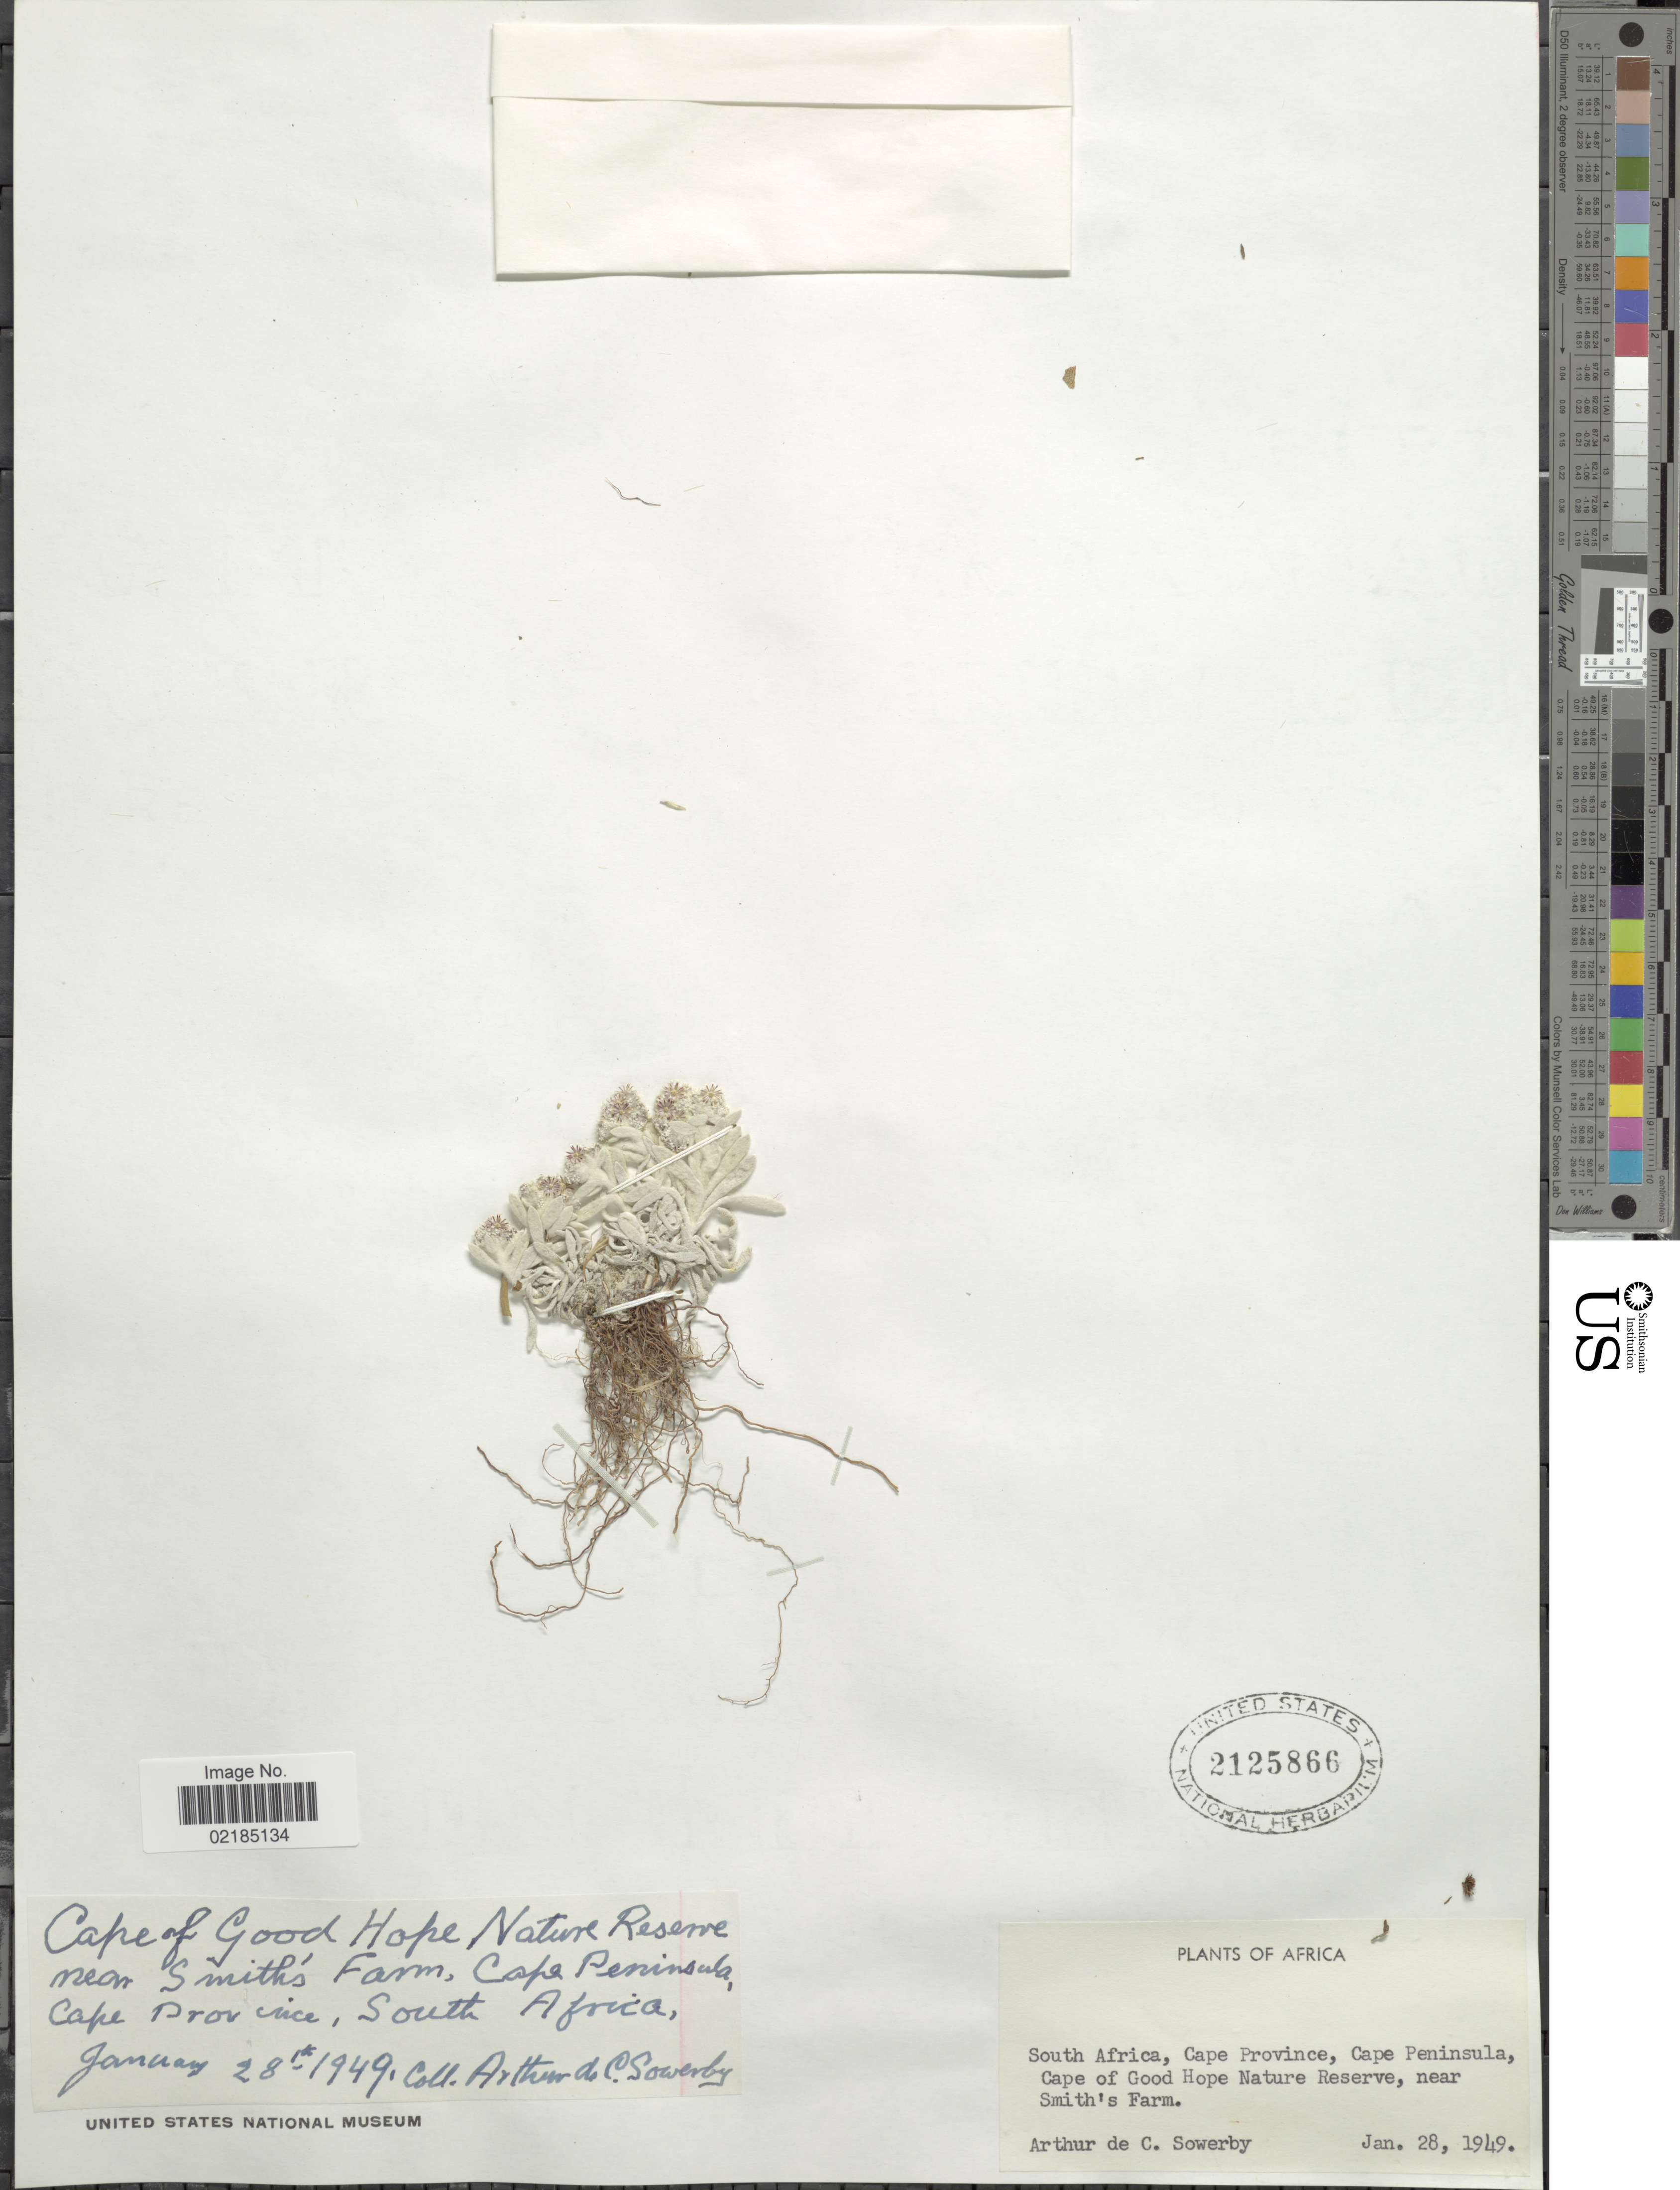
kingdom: Plantae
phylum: Tracheophyta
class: Magnoliopsida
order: Asterales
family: Asteraceae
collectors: A. C. Sowerby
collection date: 1949-01-28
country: South Africa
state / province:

● WRITTEN INSTRUCTION
Reproduce verbatim the stretch of the entries above running from the line containing "family: Asteraceae" through the final line of the entries, including both ends.

● RESULT FOR THIS TASK
family: Asteraceae
collectors: A. C. Sowerby
collection date: 1949-01-28
country: South Africa
state / province:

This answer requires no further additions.